Extrait:

++++

Parti d'un débit d'étiage situé par les sondages entre 5 et 6% il y a à peine quelques mois, le Front de Gauche porté par un Jean-Luc Mélenchon transfiguré, se situerait aujourd'hui entre 13 et 17%, et même -selon certaines projections- devancerait le Front National. Il convient signaler que cette progression remarquable est due autant à fraîcheur dans le fond que dans la forme d'un discours politique -désormais traditionnel- et convenu qui fait surtout progresser, dans les démocraties occidentales, les taux d'abstention.

1. LA FORME

Avec l'avènement de la radio et plus nettement avec l'intrusion invasive de la télévision (à partir des années soixante) et d'Internet (au court de la décennie 1990), beaucoup ont pronostiqué la fin des partis politiques de masse et surtout l'«irréversible» rupture physique entre les hommes politiques et leurs électeurs.

 Finis les rassemblements des foules au pied des estrades, les drapeaux claquant au vent, tels qu'on peut les revoir dans des documents d'archives en noir et blanc, datant des années trente ou des grands rassemblements des foules des années cinquante que la télévision n'avait pas encore dispersées.

Le petit écran s'interpose de manière définitive pour médiatiser le lien politique dans la société civile dominée par internet, toile qui intègre, interfacés par la grâce du modem, toutes les quincailleries technologiques numériques miniaturisées, tous les médias connectés, du téléphone à l'ordinateur et du satellite à la télévision.

Ce sont désormais les studios normalisés, les images et le son strictement contrôlés, qui vont devenir les temples du discours et des débats politiques formatés entre hommes-troncs conditionnés. En sorte qu'il fut devenu très difficile de distinguer hommes de média et hommes politiques, consanguinité qui se prolonge jusque dans l'espace de l'intimité matrimoniale.

La campagne de Jean-Luc Mélenchon bouleverse ces schémas calibrés et provoque une révision déchirante chez les Spin Doctor qui entourent de leurs compétences des candidats que les médias «officiels» ont placés d'office au second tour. Sans que l'on puisse en mesurer l'exacte influence, la publication des sondages aussi abondants qu'insidieux produit un indéniable effet de «prophéties auto-réalisatrices».

++++

[Données d'annotation des contours d'images]
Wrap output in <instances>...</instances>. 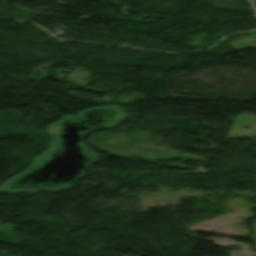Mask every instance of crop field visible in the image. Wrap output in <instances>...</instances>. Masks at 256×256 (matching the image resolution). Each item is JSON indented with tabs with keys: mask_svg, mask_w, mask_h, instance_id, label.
Instances as JSON below:
<instances>
[{
	"mask_svg": "<svg viewBox=\"0 0 256 256\" xmlns=\"http://www.w3.org/2000/svg\"><path fill=\"white\" fill-rule=\"evenodd\" d=\"M200 239H204V238H200ZM207 240L213 241L216 243V245L223 246V247H226L232 244H237L244 249L241 251H229V253L231 254L230 256H253L254 254V252L251 251L250 246L237 243L228 238H208Z\"/></svg>",
	"mask_w": 256,
	"mask_h": 256,
	"instance_id": "8a807250",
	"label": "crop field"
},
{
	"mask_svg": "<svg viewBox=\"0 0 256 256\" xmlns=\"http://www.w3.org/2000/svg\"><path fill=\"white\" fill-rule=\"evenodd\" d=\"M255 255H256V253H255Z\"/></svg>",
	"mask_w": 256,
	"mask_h": 256,
	"instance_id": "ac0d7876",
	"label": "crop field"
}]
</instances>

++++

Travail demandé:
A: D'après l'extrait sur la campagne de Jean-Luc Mélenchon, entre quels pourcentages les sondages situeraient-ils aujourd'hui le Front de Gauche ?
B: Prolongez l'extrait sur la campagne de Jean-Luc Mélenchon à partir de sa dernière phrase.
Les enregistrements forment un matériel distinct de l'extrait.

Réponses par tâche:
A: Entre 13 et 17 %.

B:
Devant le succès de ses meetings et l'affluence de plus en plus grande que connaissent ses prises de parole, les autres candidats à l'élection présidentielle se perdent en confusions.

Des erreurs de raisonnement similaires ont été commises lors de l'apparition du cinéma (qu'on craignait évincer le théâtre) ou de la télévision (soupçonnée de menacer la presse). On oublie trop souvent que ce sont les films de science fiction qui souffrent le plus du temps qui passe et de l'obsolescence.

Certains pensaient peut-être qu'il en est des foules de sympathisants entassées dans les salles surchauffées comme des spectateurs payés pour applaudir sur ordres d'un chef de claque au cours des émissions de télévision, ou des supporters dans les matchs de football : un simple décorum, un environnement sémiologique nécessaire à la tenue du spectacle. Les vrais clients, les vrais destinataires du message, les électeurs étant ailleurs, derrière leurs écrans.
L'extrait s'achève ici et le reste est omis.